[[ Raw data open ]]
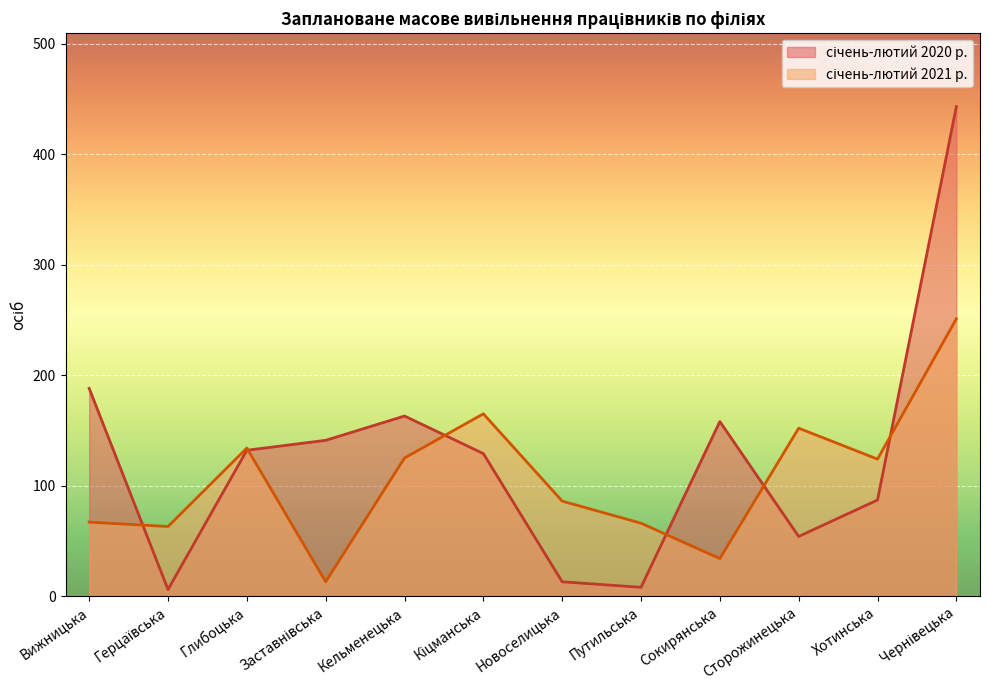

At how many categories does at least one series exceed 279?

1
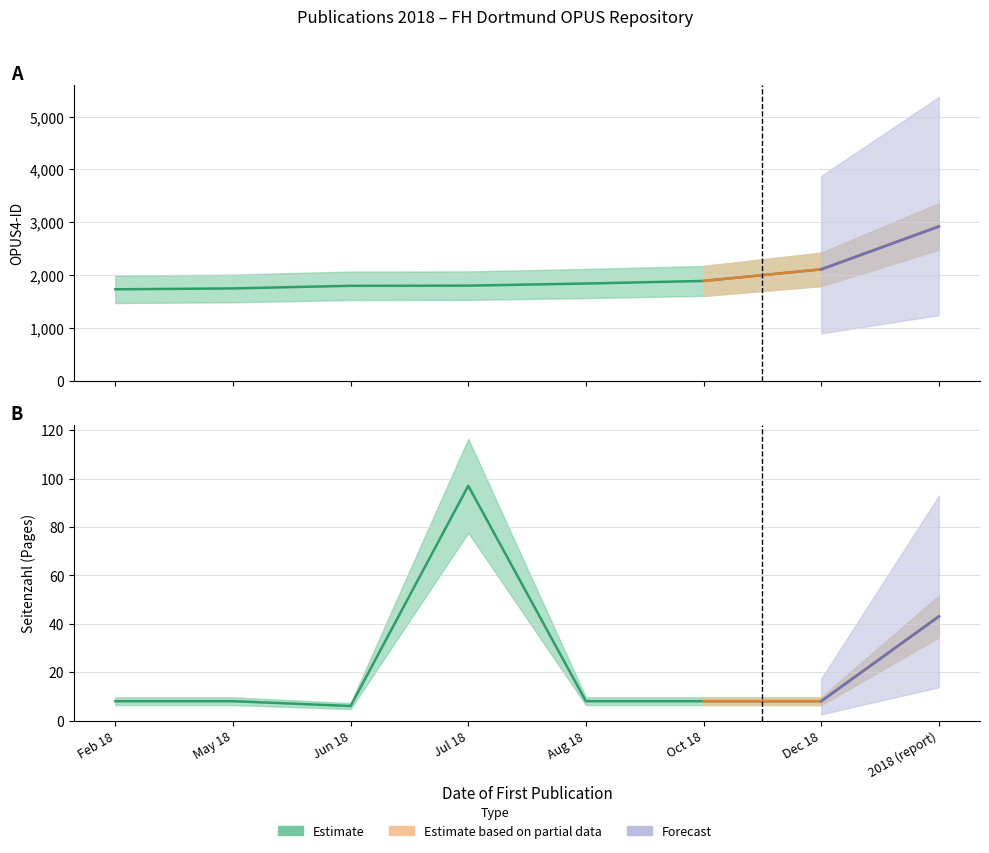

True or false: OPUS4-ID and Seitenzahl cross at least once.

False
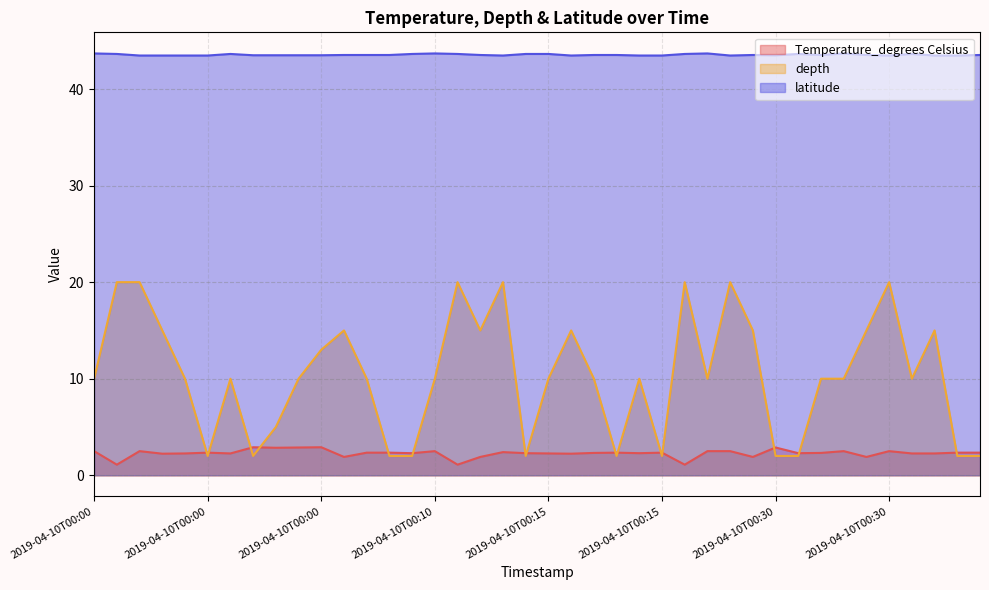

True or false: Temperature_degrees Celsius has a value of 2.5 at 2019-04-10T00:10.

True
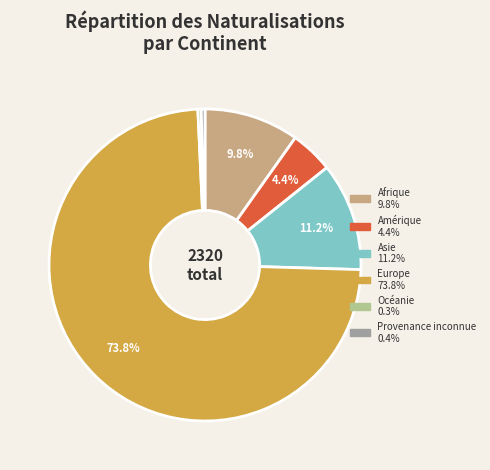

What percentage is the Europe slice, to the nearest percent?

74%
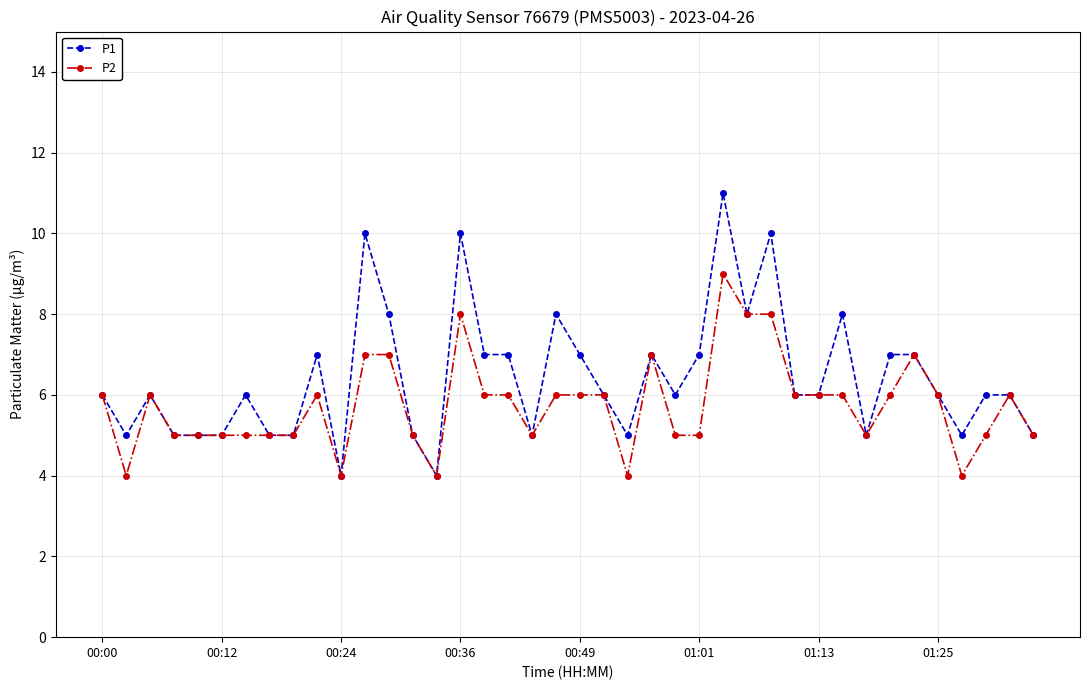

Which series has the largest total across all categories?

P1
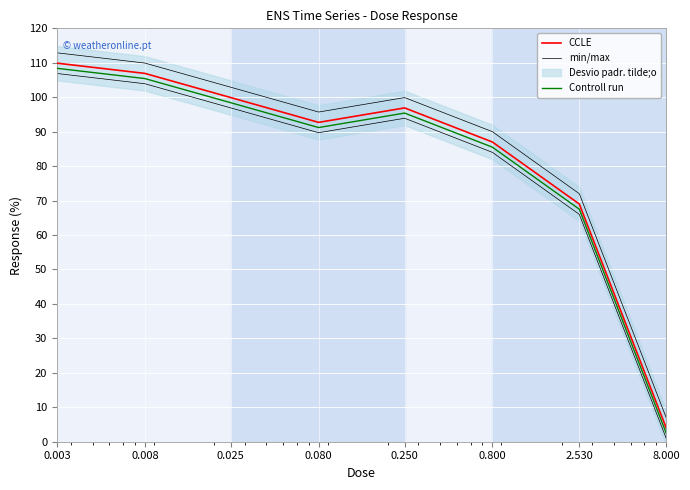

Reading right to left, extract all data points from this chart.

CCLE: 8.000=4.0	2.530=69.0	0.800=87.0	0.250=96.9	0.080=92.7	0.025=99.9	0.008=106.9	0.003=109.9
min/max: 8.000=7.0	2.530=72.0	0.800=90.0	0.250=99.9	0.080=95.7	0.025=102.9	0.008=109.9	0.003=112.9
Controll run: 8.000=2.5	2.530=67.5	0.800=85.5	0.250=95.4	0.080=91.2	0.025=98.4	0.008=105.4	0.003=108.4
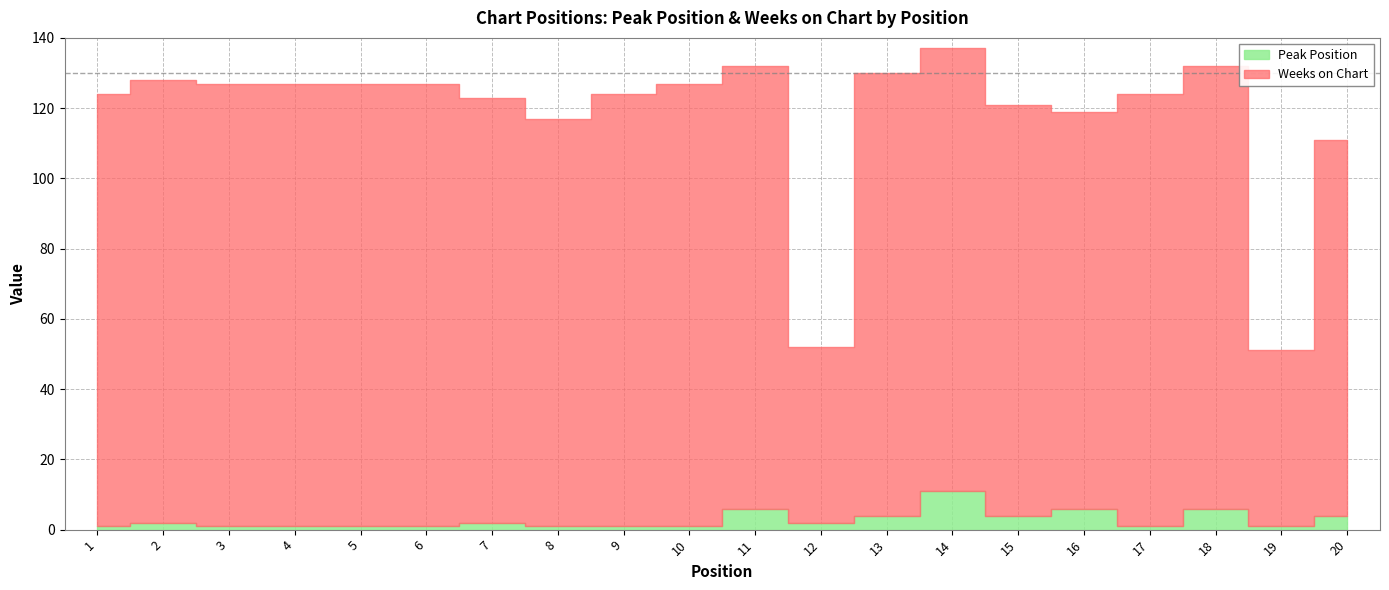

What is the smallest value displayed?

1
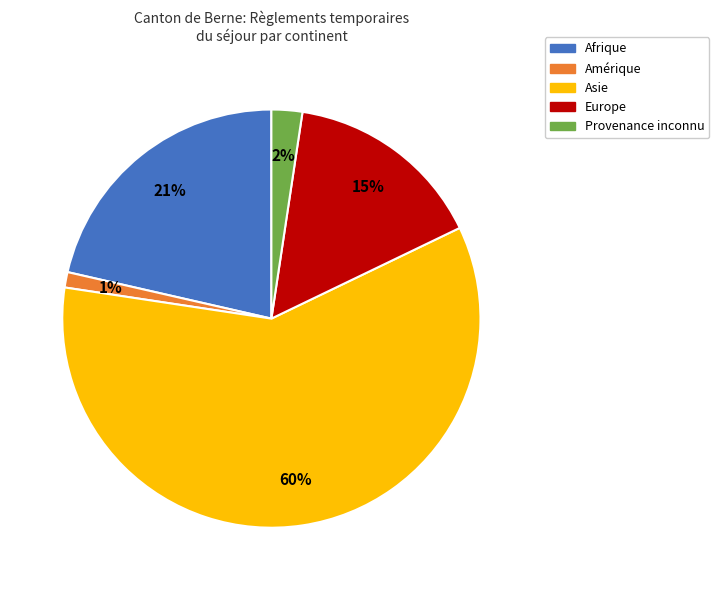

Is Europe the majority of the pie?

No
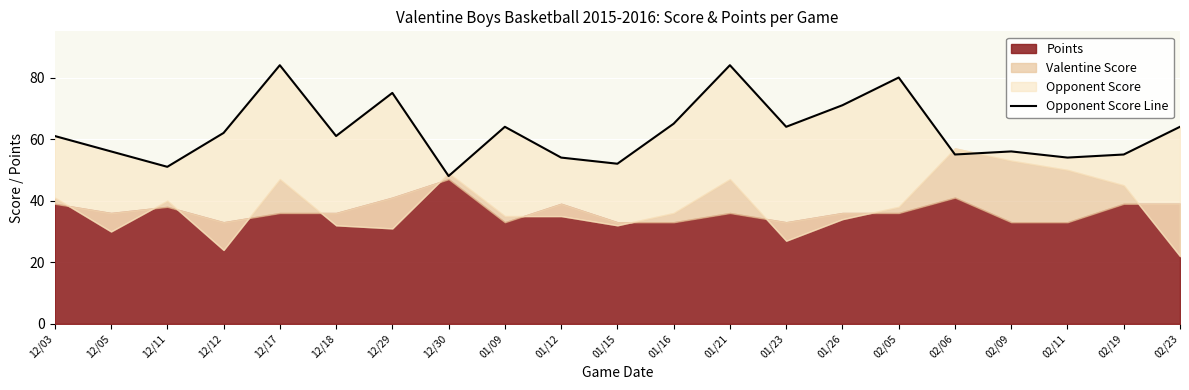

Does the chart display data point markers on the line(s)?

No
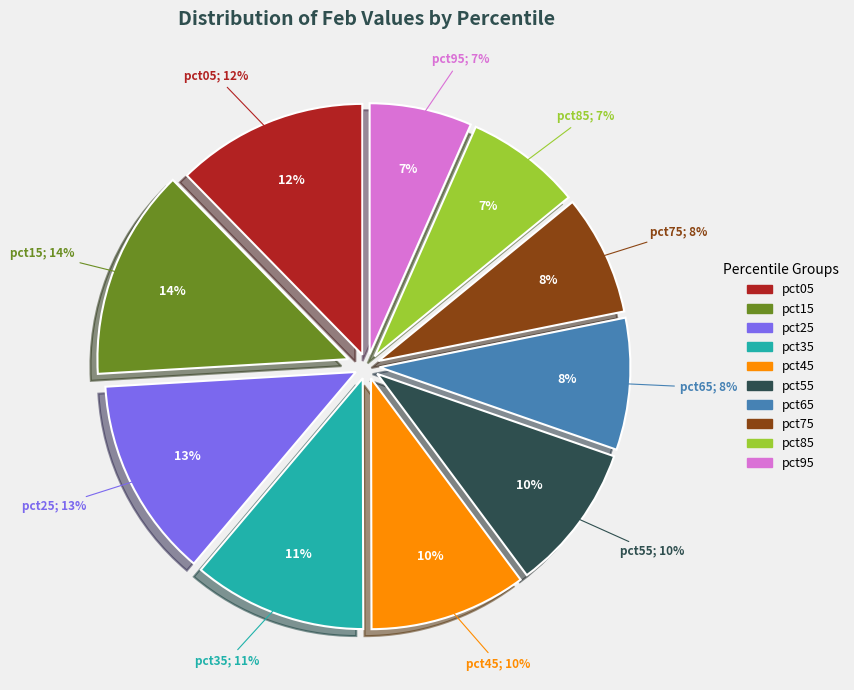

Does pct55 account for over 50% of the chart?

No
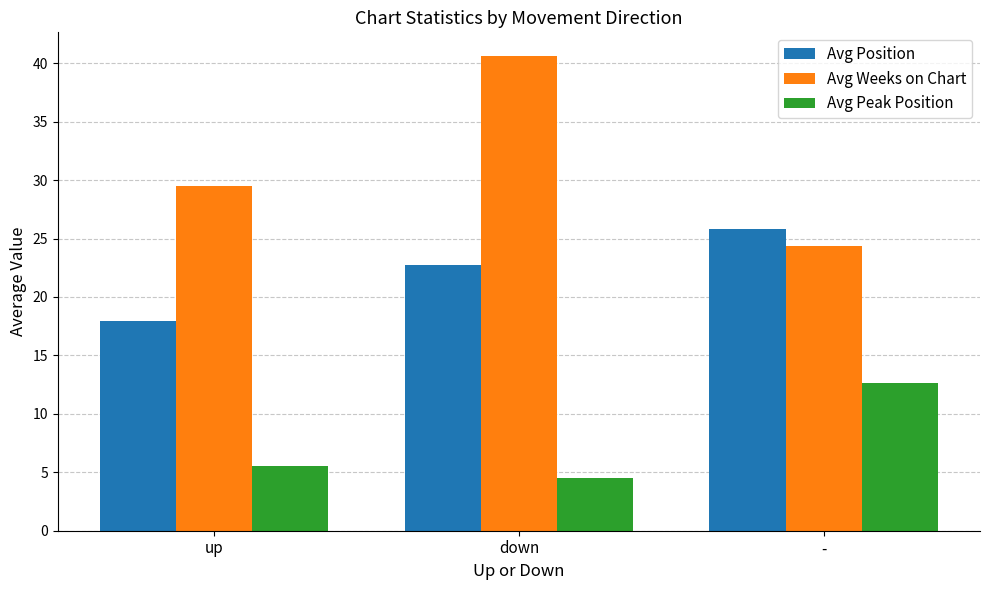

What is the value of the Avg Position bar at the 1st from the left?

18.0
[[ Raw data closed ]]
■ **Problem**
Rewrite the listing from the line containing "What percentage is" down to the end, changing "Europe" to "Asia" and leaving everything else as it stands. Omit the pictures.

■ **Solution for this problem**
What percentage is the Asia slice, to the nearest percent?

74%

Which series has the largest total across all categories?

P1

Reading right to left, extract all data points from this chart.

CCLE: 8.000=4.0	2.530=69.0	0.800=87.0	0.250=96.9	0.080=92.7	0.025=99.9	0.008=106.9	0.003=109.9
min/max: 8.000=7.0	2.530=72.0	0.800=90.0	0.250=99.9	0.080=95.7	0.025=102.9	0.008=109.9	0.003=112.9
Controll run: 8.000=2.5	2.530=67.5	0.800=85.5	0.250=95.4	0.080=91.2	0.025=98.4	0.008=105.4	0.003=108.4

What is the smallest value displayed?

1

Is Asia the majority of the pie?

No

Does the chart display data point markers on the line(s)?

No

Does pct55 account for over 50% of the chart?

No

What is the value of the Avg Position bar at the 1st from the left?

18.0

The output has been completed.